If you are pregnant, take steps to keep yourself and your baby helthy.

Get early and regular prenatal care. Whether this is your first pregnancy or you have been pregnanct before, health care is extremely important. Your doctor will check to make sure you and the baby are healthy at each visit. If there are any problems, early action will help you and the baby.

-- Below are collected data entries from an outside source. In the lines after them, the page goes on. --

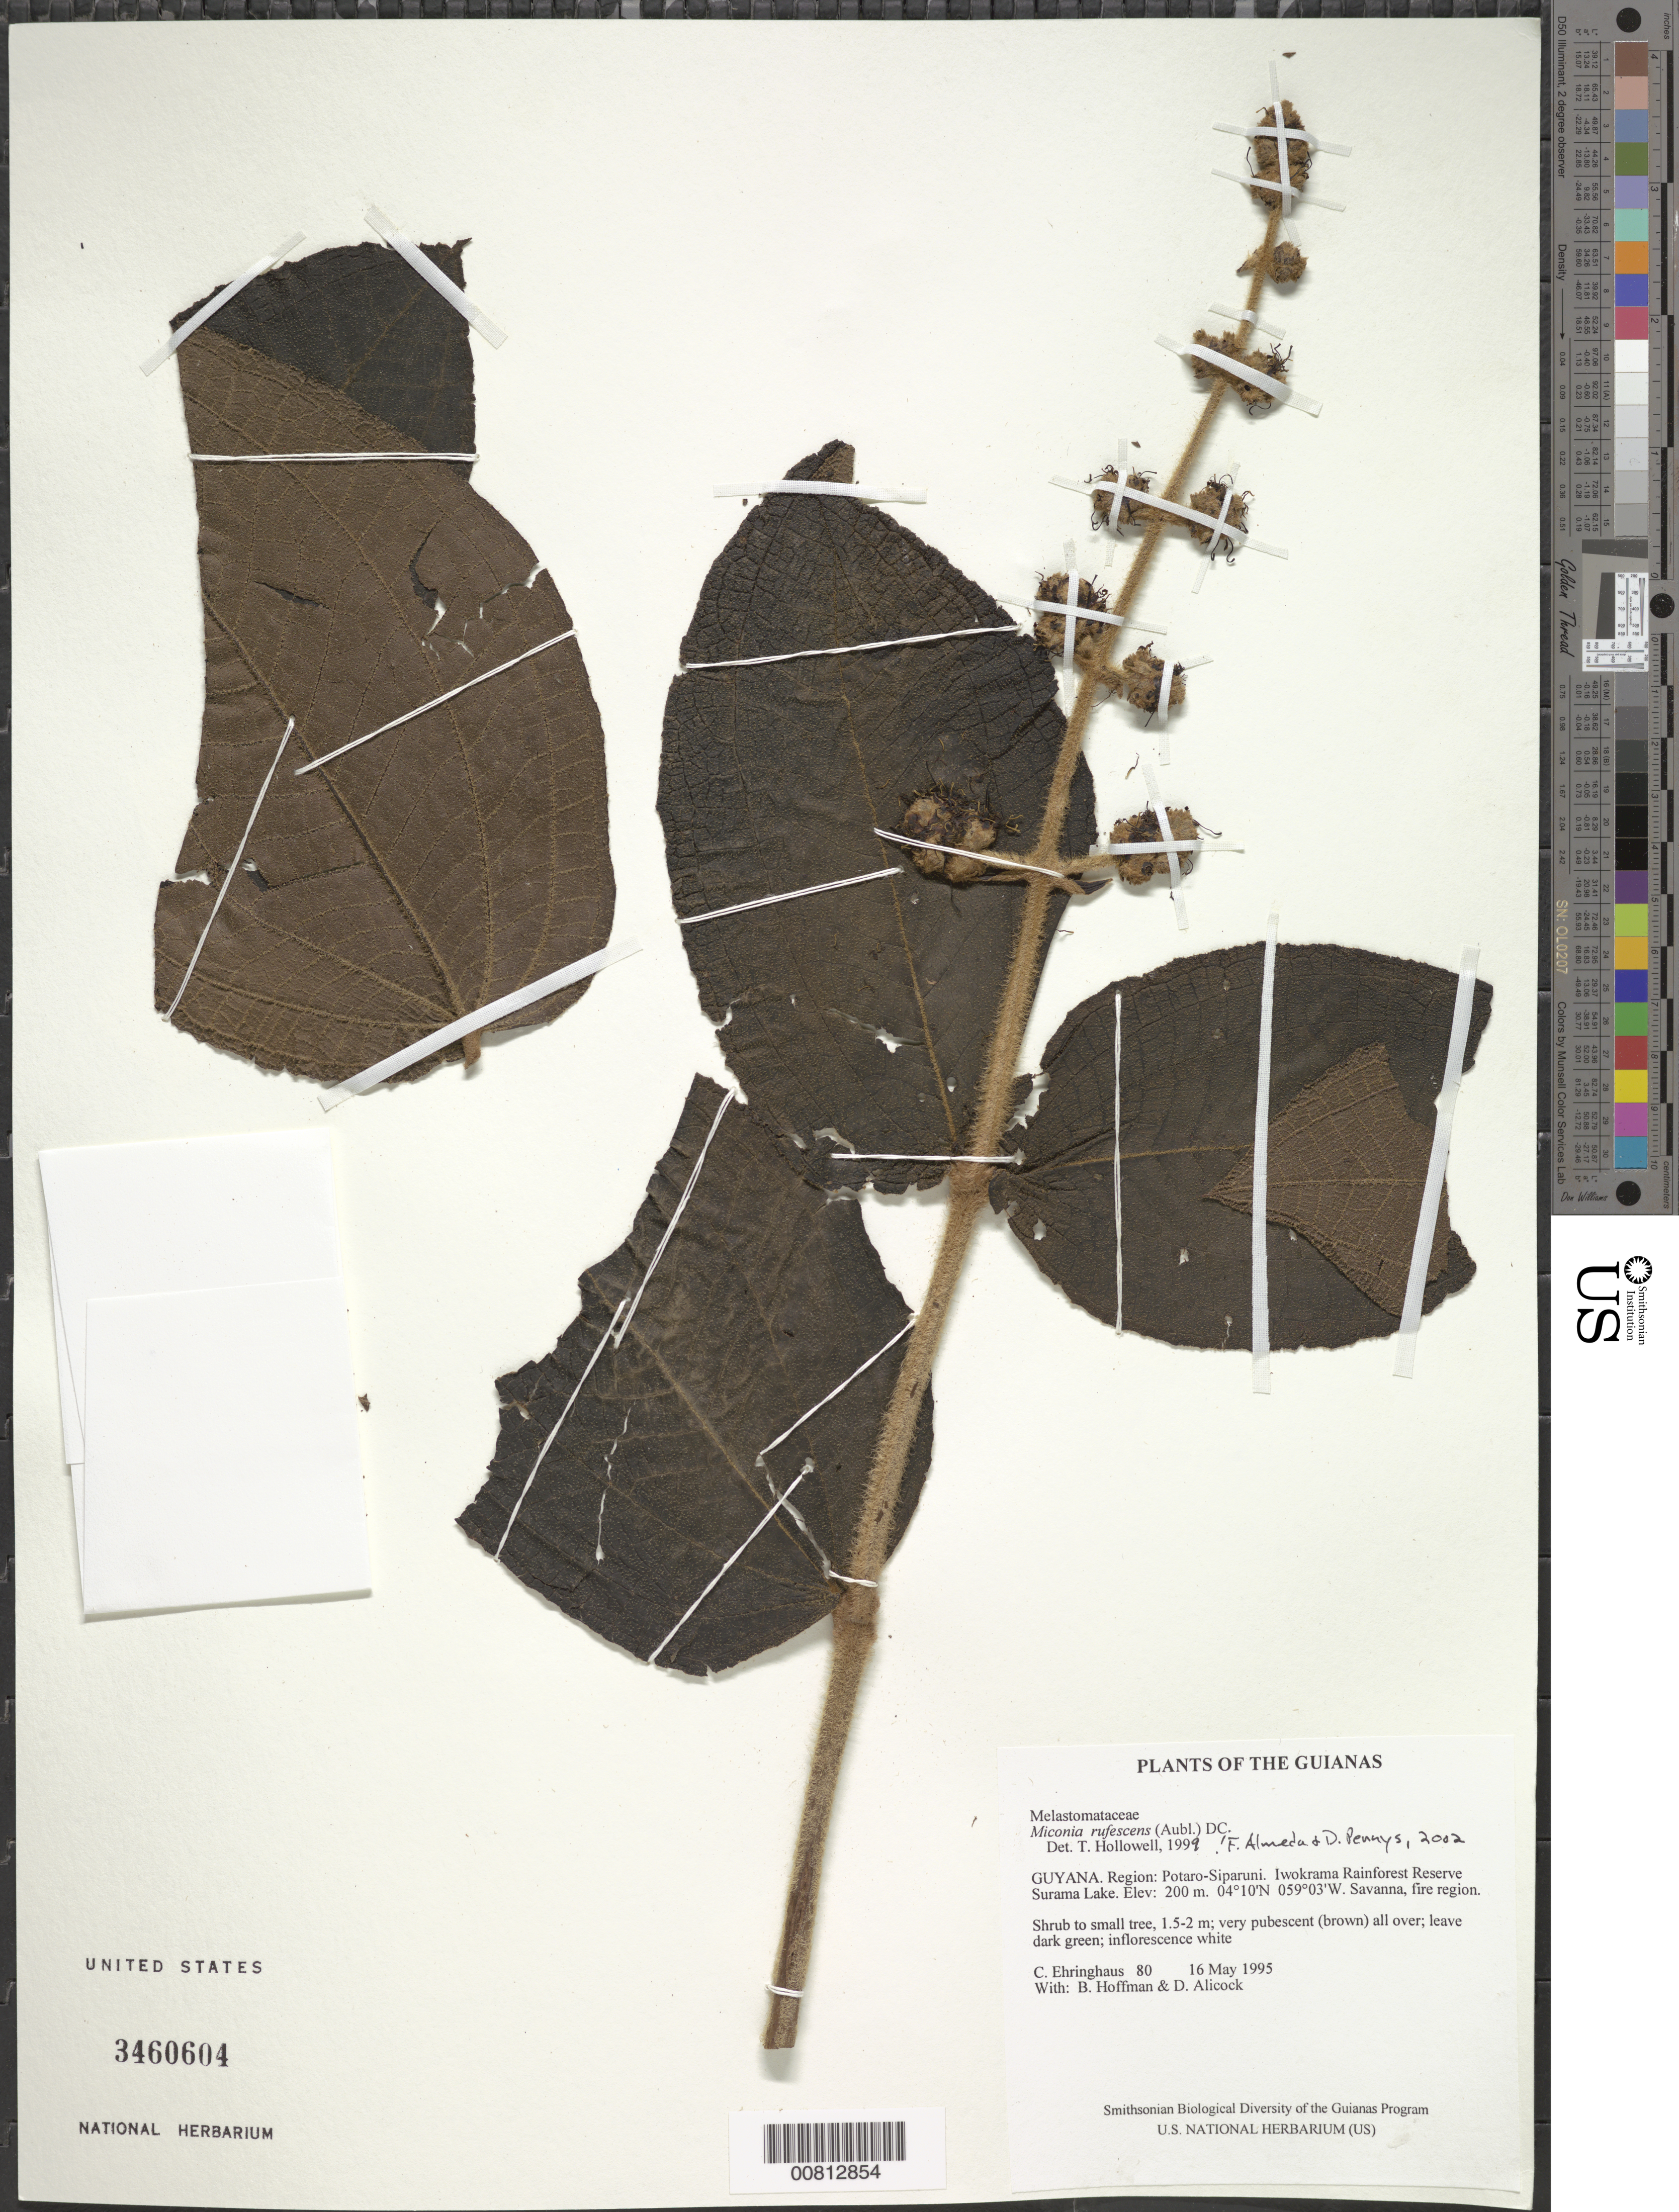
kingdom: Plantae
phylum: Tracheophyta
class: Magnoliopsida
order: Myrtales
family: Melastomataceae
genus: Miconia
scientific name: Miconia rufescens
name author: (Aubl.) DC.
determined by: Almeda, F.; Penneys, D. S.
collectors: C. Ehringhaus, B. Hoffman & D. Allicock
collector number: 80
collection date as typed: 16 May 1995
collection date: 1995-05-16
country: Guyana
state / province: Potaro-Siparuni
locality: Iwokrama Rainforest Reserve; Surama Lake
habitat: Savanna, fire region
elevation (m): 200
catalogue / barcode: US 3460604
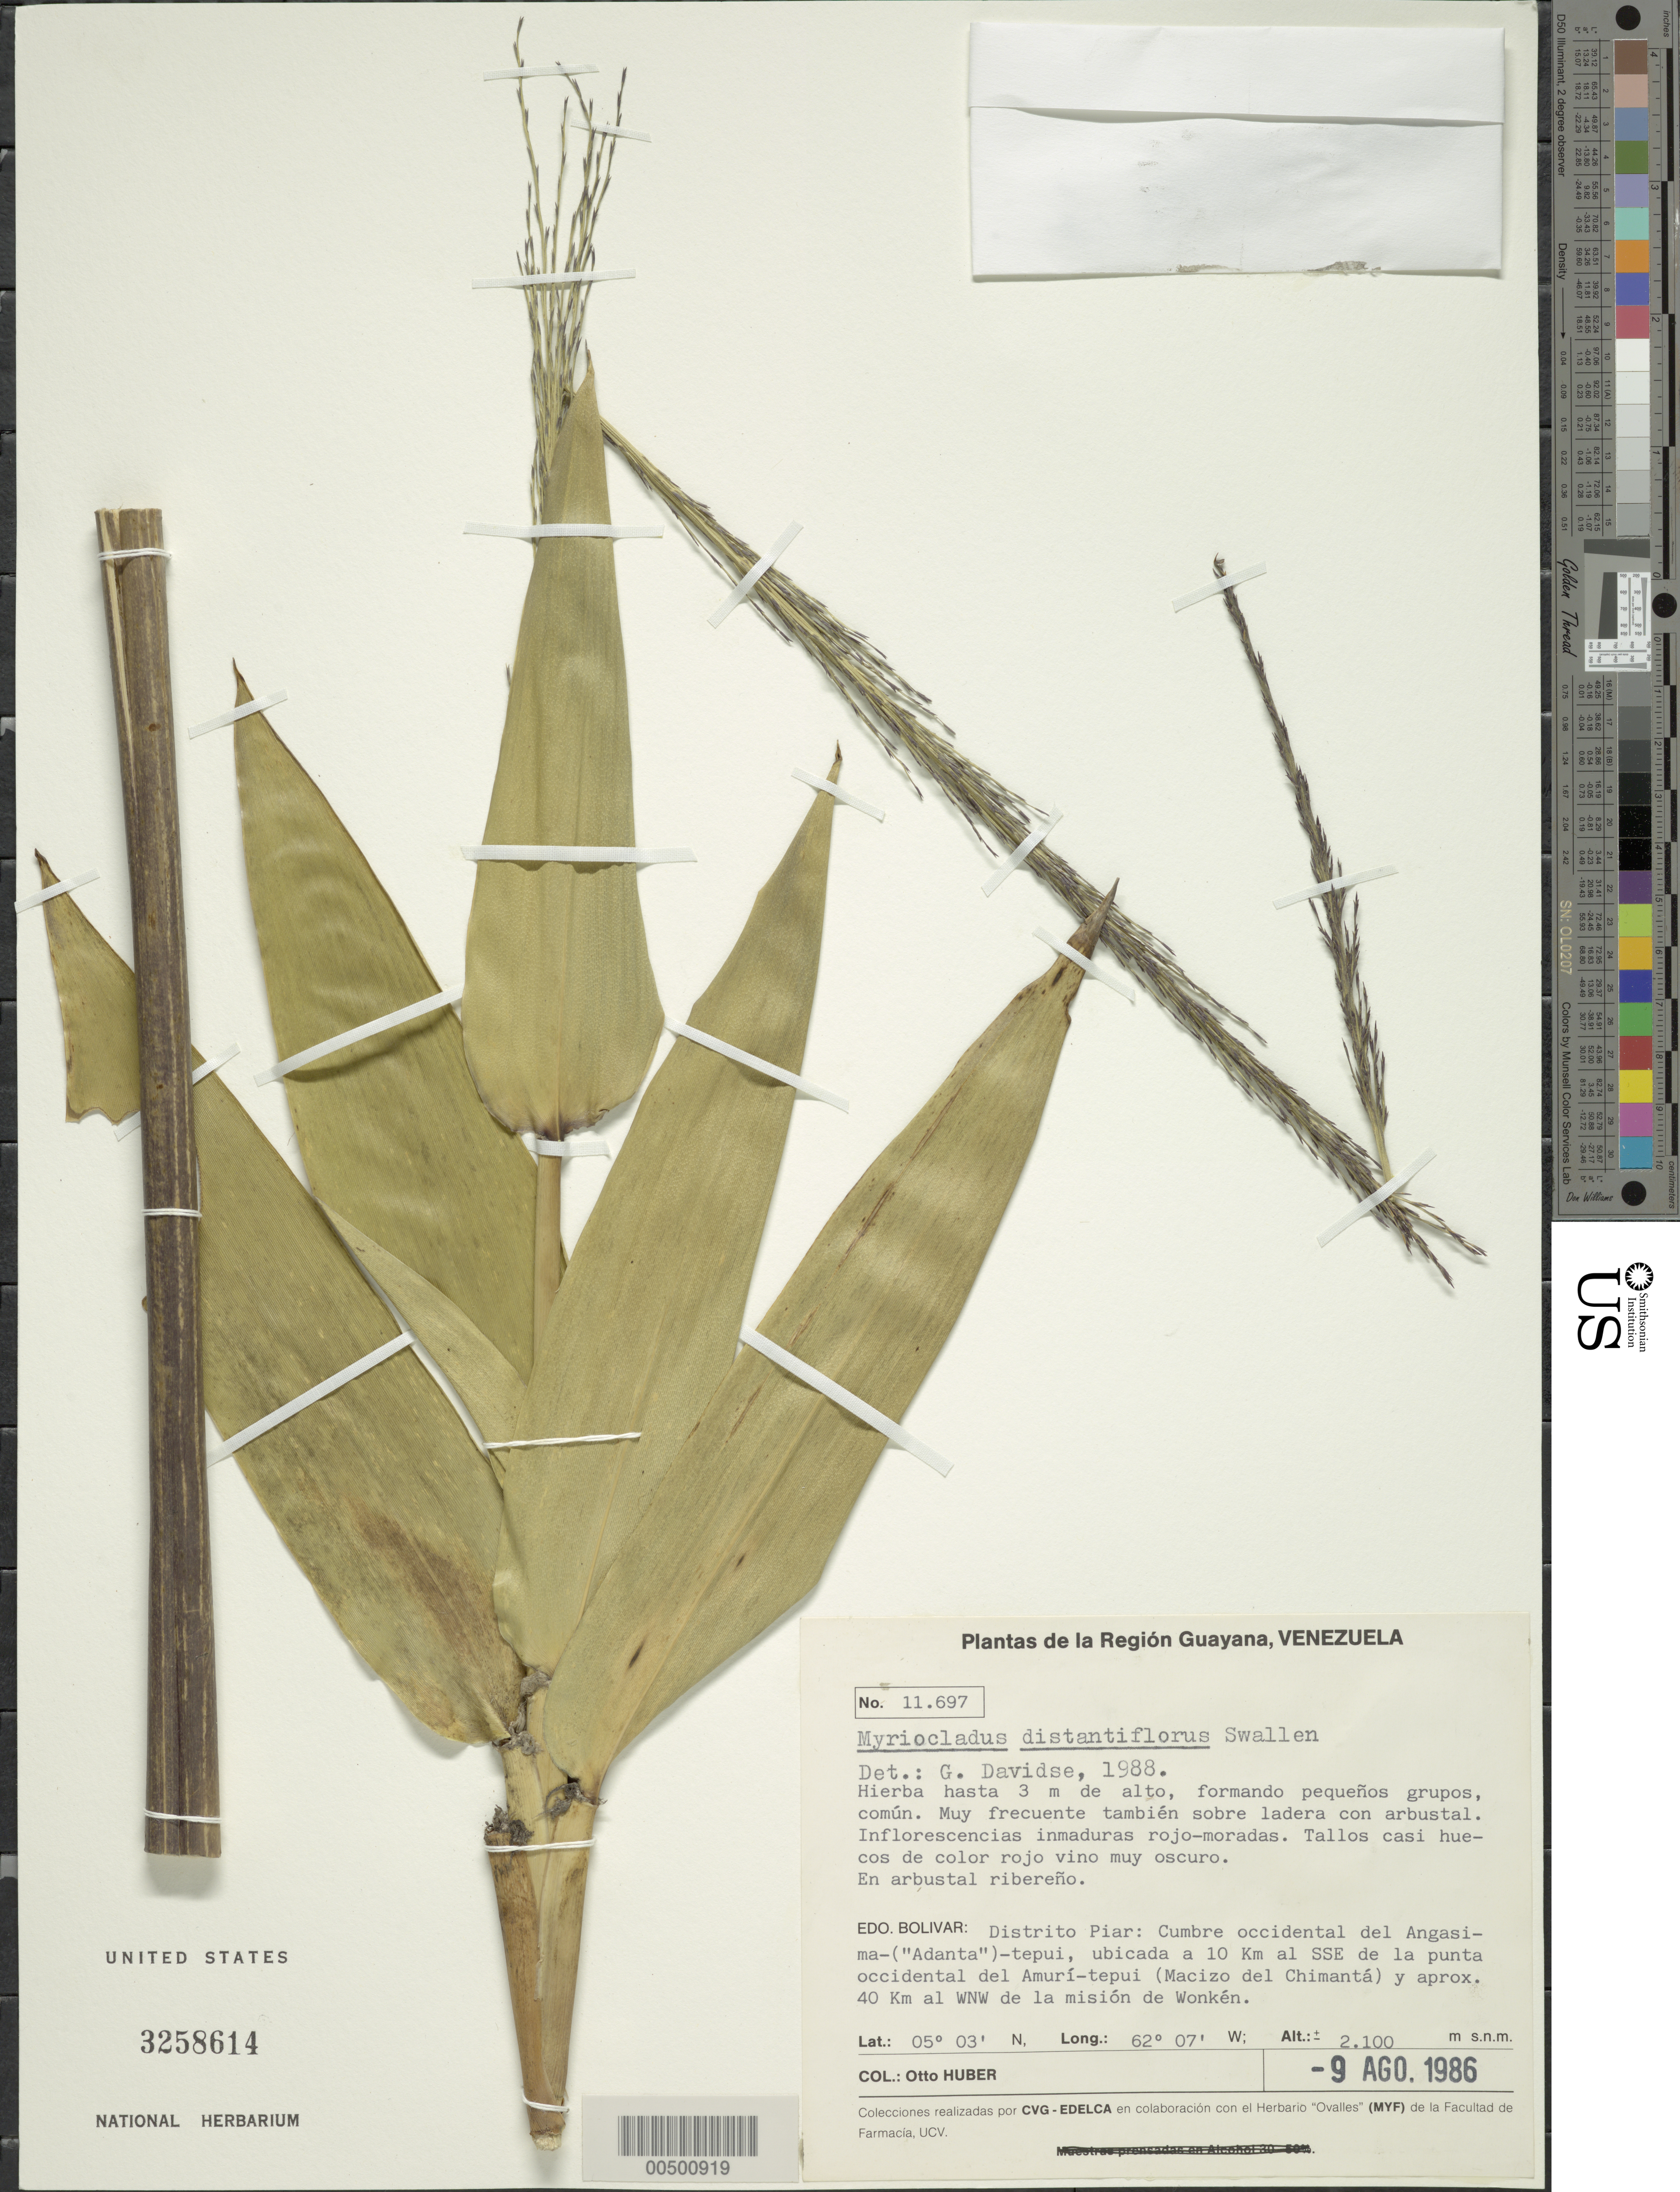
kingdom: Plantae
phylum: Tracheophyta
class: Liliopsida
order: Poales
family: Poaceae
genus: Myriocladus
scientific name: Myriocladus distantiflorus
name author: Swallen in Maguire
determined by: Davidse, Gerrit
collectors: O. Huber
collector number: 11697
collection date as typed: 09 Aug 1986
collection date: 1986-08-09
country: Venezuela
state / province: Bolivar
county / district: Piar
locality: Cumbre occidental del angasima-("adanta")-tepui, ubicada a 10 km al sse de la punta occ. del amuri-tepui (macizo del chimanta)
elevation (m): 2100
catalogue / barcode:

  • Take a multivitamin or prenatal vitamin with 400 to 800 micrograms (400 to 800 mcg or 0.4 to 0.8 mg) of folic acid every day. Folic acid is most important in the early stages of pregnancy, but you should continue taking folic acid throughout pregnancy.
  • Avoid x-rays. If you must have dental work or diagnostic tests, tell your dentist or doctor that you are pregnant so that extra care can be taken.
  • Get a flu shot. Pregnant women can get very sick from the flu and may need hospital care.
  • Eat a variety of healthy foods. Choose fruits, vegetables, whole grains, calcium-rich foods, and foods low in saturated fat. Also, make sure to drink plenty of fluids, especially water.
  • Get all the nutrients you need each day, including iron. Getting enough iron prevents you from getting anemia, which is linked to preterm birth and low birth weight. Eating a variety of healthy foods will help you get the nutrients your baby needs. But ask your doctor if you need to take a daily prenatal vitamin or iron supplement to be sure you are getting enough.
  • Protect yourself and your baby from food-borne illnesses, including toxoplasmosis and listeria. Wash fruits and vegetables before eating. Do not eat uncooked or undercooked meats or fish. Always handle, clean, cook, eat, and store foods properly.
  • Do not eat fish with lots of mercury, including swordfish, king mackerel, shark, and tilefish.
  • Gain a healthy amount of weight. Your doctor can tell you how much weight gain you should aim for during pregnancy.
  • Do not smoke, drink alcohol, or use drugs. These can cause long-term harm or death to your baby.
  • Unless your doctor tells you not to, try to get at least 2 hours and 30 minutes of moderate-intensity aerobic activity a week. If you worked out regularly before pregnancy, you can keep up your activity level as long as your health does not change and you talk to your doctor about your activity level throughout your pregnancy.
  • Do not take very hot baths or use hot tubs or saunas.
  • Get plenty of sleep and find ways to control stress.
  • Get informed. Read books, watch videos, go to a childbirth class, and talk with moms you know.
  • Ask your doctor about childbirth education classes for you and your partner. Classes can help you prepare for the birth of your baby.
  • Stay away from chemicals like insecticides, solvents (like some cleaners or paint thinners), lead, mercury, and paint (including paint fumes).
  • If you have a cat, ask your doctor about toxoplasmosis. This infection is caused by a parasite sometimes found in cat feces. If not treated toxoplasmosis can cause birth defects. You can lower your risk of by avoiding cat litter and wearing gloves when gardening.
  • Avoid contact with rodents, including pet rodents, and with their urine, droppings, or nesting material. Rodents can carry a virus that can be harmful or even deadly to your unborn baby.
  • Take steps to avoid illness, such as washing hands frequently.
  • Stay away from secondhand smoke.

Prenatal Care Treatments

If you are pregnant or thinking about becoming pregnant, talk with your doctor about any medications you are taking or thinking about taking. This includes prescription and over-the-counter medications, as well as dietary or herbal products. Not all drugs are safe for use during pregnancy.

Throughout your pregnancy, communicate with your health care provider and ask questions. Be informed about your care options and obtain additional information to make sure you have peace of mind concerning your health and your baby’s health.